Each record needs to be retyped exactly, though its pictures should not appear.

-- -- --

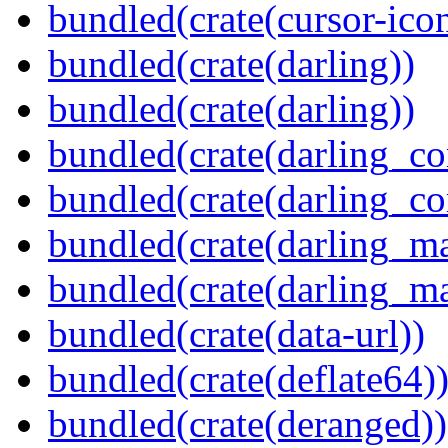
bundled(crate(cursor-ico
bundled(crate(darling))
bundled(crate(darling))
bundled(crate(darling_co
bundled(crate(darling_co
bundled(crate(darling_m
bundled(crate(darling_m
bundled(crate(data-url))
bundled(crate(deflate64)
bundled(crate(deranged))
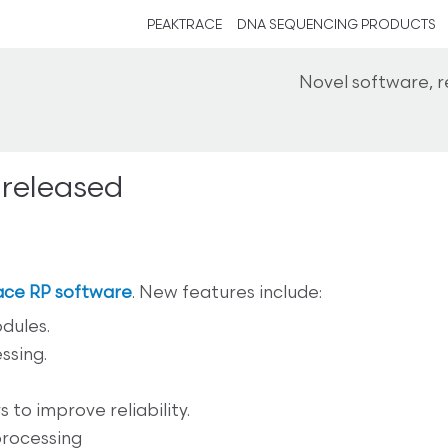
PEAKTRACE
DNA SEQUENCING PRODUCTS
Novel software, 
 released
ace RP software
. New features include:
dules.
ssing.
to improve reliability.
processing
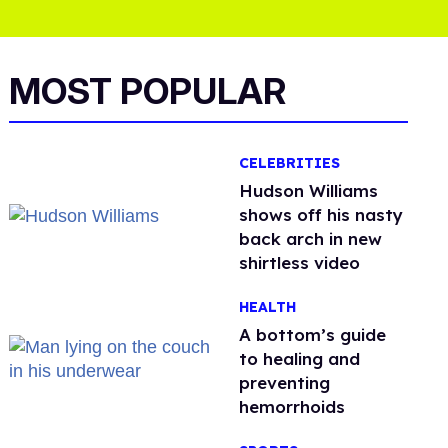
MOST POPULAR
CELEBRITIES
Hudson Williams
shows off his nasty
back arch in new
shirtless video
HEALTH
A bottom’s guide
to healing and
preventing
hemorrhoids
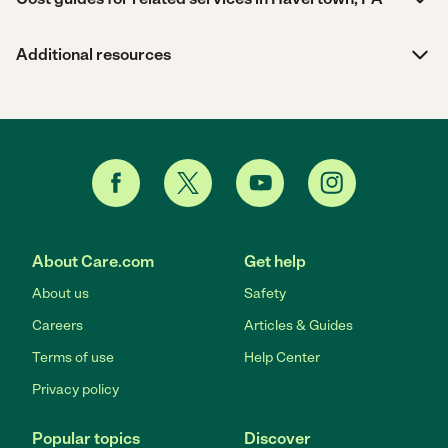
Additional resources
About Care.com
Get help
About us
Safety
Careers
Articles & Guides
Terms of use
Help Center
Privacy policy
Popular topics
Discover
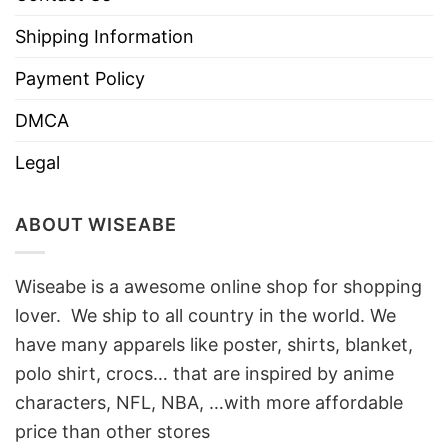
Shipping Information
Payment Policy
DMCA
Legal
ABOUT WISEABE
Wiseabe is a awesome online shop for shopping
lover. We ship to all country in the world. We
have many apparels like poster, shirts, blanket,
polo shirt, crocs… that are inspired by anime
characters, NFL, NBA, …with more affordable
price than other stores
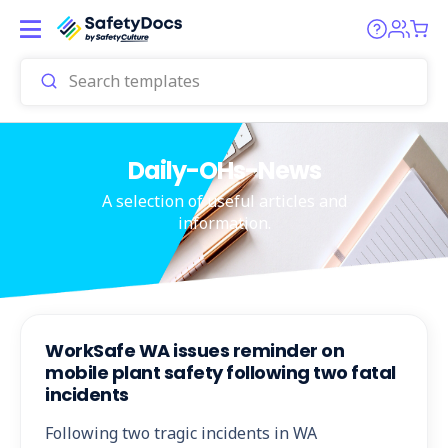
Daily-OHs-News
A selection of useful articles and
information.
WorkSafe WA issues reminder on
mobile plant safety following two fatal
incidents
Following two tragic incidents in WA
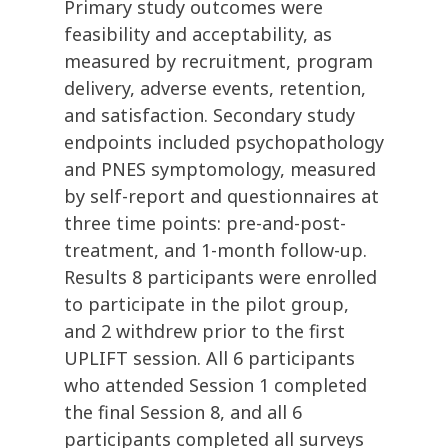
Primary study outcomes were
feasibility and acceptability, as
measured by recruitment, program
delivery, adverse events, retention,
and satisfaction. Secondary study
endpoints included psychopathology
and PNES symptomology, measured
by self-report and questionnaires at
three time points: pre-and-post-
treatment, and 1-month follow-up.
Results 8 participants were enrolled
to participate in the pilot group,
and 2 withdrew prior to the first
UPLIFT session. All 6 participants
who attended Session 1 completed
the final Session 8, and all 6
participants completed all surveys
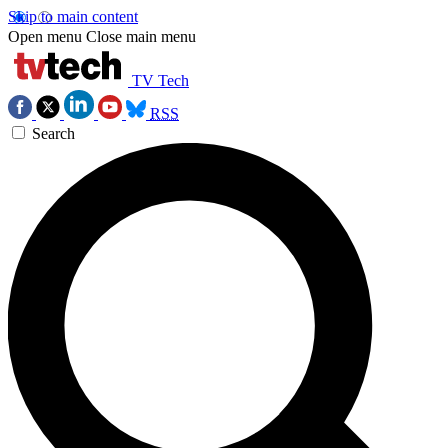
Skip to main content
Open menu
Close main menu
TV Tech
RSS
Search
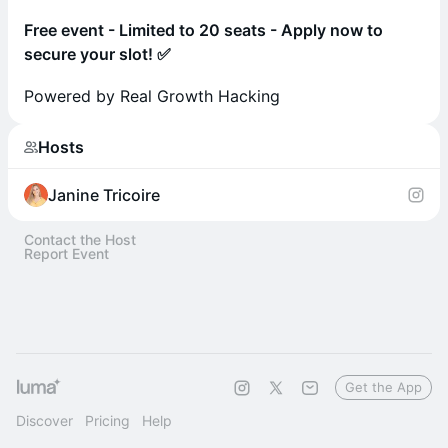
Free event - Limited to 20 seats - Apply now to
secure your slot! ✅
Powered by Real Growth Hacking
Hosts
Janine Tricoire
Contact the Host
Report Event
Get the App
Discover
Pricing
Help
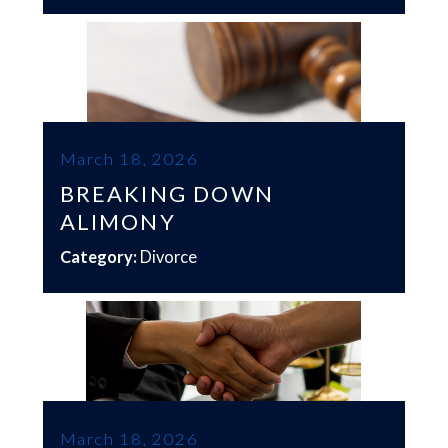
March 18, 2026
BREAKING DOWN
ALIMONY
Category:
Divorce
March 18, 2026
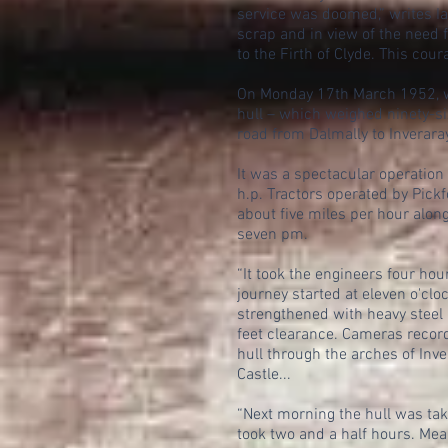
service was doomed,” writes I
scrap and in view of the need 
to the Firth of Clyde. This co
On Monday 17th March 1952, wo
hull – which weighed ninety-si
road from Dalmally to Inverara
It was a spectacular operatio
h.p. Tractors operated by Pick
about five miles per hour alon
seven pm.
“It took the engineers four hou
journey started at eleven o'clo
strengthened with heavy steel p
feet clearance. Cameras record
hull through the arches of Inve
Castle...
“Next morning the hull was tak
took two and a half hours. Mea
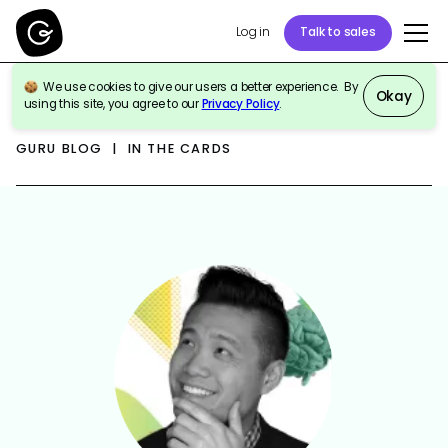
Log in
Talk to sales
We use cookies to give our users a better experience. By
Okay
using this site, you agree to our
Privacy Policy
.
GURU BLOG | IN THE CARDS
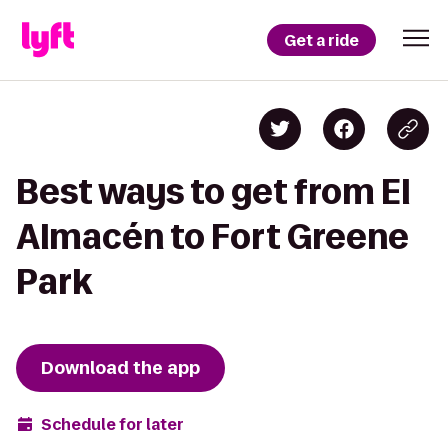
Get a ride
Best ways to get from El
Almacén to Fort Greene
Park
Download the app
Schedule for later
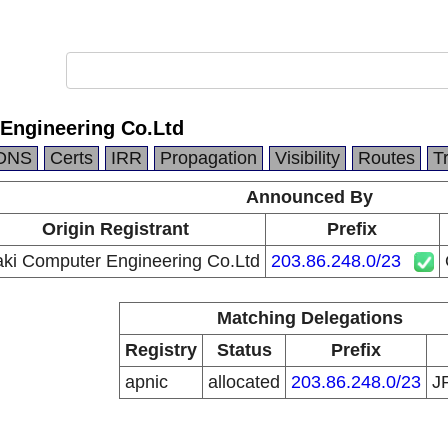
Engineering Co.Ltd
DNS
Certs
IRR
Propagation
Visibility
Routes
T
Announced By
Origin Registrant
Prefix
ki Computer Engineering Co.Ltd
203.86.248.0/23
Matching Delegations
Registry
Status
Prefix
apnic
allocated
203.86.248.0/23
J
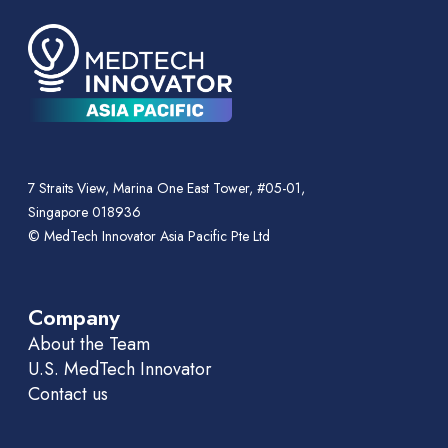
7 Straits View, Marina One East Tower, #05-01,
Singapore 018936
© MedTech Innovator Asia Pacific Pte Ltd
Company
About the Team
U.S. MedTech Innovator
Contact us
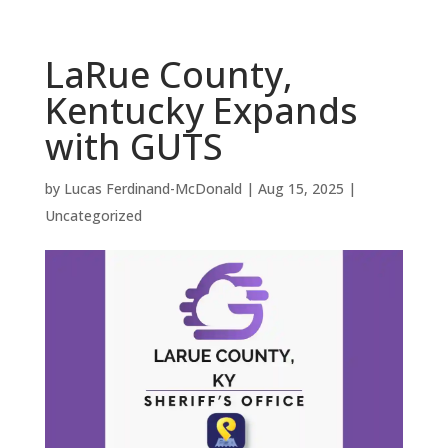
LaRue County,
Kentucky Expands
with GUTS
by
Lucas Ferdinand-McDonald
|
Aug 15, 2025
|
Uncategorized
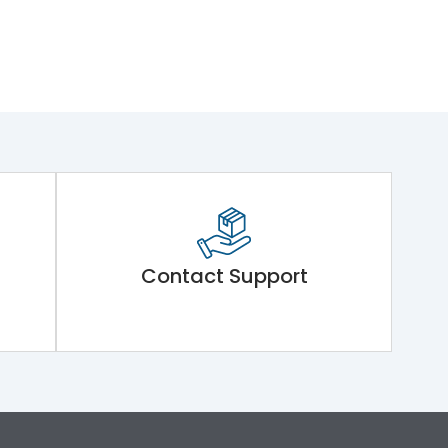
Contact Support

-- -- --

SOLUTION FOR THIS EXERCISE >>
bundled(crate(cursor-ico
bundled(crate(darling))
bundled(crate(darling))
bundled(crate(darling_co
bundled(crate(darling_co
bundled(crate(darling_m
bundled(crate(darling_m
bundled(crate(data-url))
bundled(crate(deflate64)
bundled(crate(deranged))
PEAKTRACE
DNA SEQUENCING PRODUCTS
Novel software, 
 released
ace RP software
. New features include:
dules.
ssing.
to improve reliability.
processing
MOST POPULAR
CELEBRITIES
Hudson Williams
shows off his nasty
back arch in new
shirtless video
HEALTH
A bottom’s guide
to healing and
preventing
hemorrhoids
Additional resources
About Care.com
Get help
About us
Safety
Careers
Articles & Guides
Terms of use
Help Center
Privacy policy
Popular topics
Discover
Shipping Information
Payment Policy
DMCA
Legal
ABOUT WISEABE
Wiseabe is a awesome online shop for shopping
lover. We ship to all country in the world. We
have many apparels like poster, shirts, blanket,
polo shirt, crocs… that are inspired by anime
characters, NFL, NBA, …with more affordable
price than other stores
Daily-OHs-News
A selection of useful articles and
information.
WorkSafe WA issues reminder on
mobile plant safety following two fatal
incidents
Following two tragic incidents in WA
Primary study outcomes were
feasibility and acceptability, as
measured by recruitment, program
delivery, adverse events, retention,
and satisfaction. Secondary study
endpoints included psychopathology
and PNES symptomology, measured
by self-report and questionnaires at
three time points: pre-and-post-
treatment, and 1-month follow-up.
Results 8 participants were enrolled
to participate in the pilot group,
and 2 withdrew prior to the first
UPLIFT session. All 6 participants
who attended Session 1 completed
the final Session 8, and all 6
participants completed all surveys
Skip to main content
Open menu
Close main menu
TV Tech
RSS
Search
Free event - Limited to 20 seats - Apply now to
secure your slot! ✅
Powered by Real Growth Hacking
Hosts
Janine Tricoire
Contact the Host
Report Event
Get the App
Discover
Pricing
Help
March 18, 2026
BREAKING DOWN
ALIMONY
Category:
Divorce
March 18, 2026
service was doomed,” writes I
scrap and in view of the need 
to the Firth of Clyde. This co
On Monday 17th March 1952, wo
hull – which weighed ninety-si
road from Dalmally to Inverara
It was a spectacular operatio
h.p. Tractors operated by Pick
about five miles per hour alon
seven pm.
“It took the engineers four hou
journey started at eleven o'clo
strengthened with heavy steel p
feet clearance. Cameras record
hull through the arches of Inve
Castle...
“Next morning the hull was tak
took two and a half hours. Mea
Log in
Talk to sales
We use cookies to give our users a better experience. By
Okay
using this site, you agree to our
Privacy Policy
.
GURU BLOG | IN THE CARDS
Get a ride
Best ways to get from El
Almacén to Fort Greene
Park
Download the app
Schedule for later
Engineering Co.Ltd
DNS
Certs
IRR
Propagation
Visibility
Routes
T
Announced By
Origin Registrant
Prefix
ki Computer Engineering Co.Ltd
203.86.248.0/23
Matching Delegations
Registry
Status
Prefix
apnic
allocated
203.86.248.0/23
J
7 Straits View, Marina One East Tower, #05-01,
Singapore 018936
© MedTech Innovator Asia Pacific Pte Ltd
Company
About the Team
U.S. MedTech Innovator
Contact us
LaRue County,
Kentucky Expands
with GUTS
by
Lucas Ferdinand-McDonald
|
Aug 15, 2025
|
Uncategorized
Contact Support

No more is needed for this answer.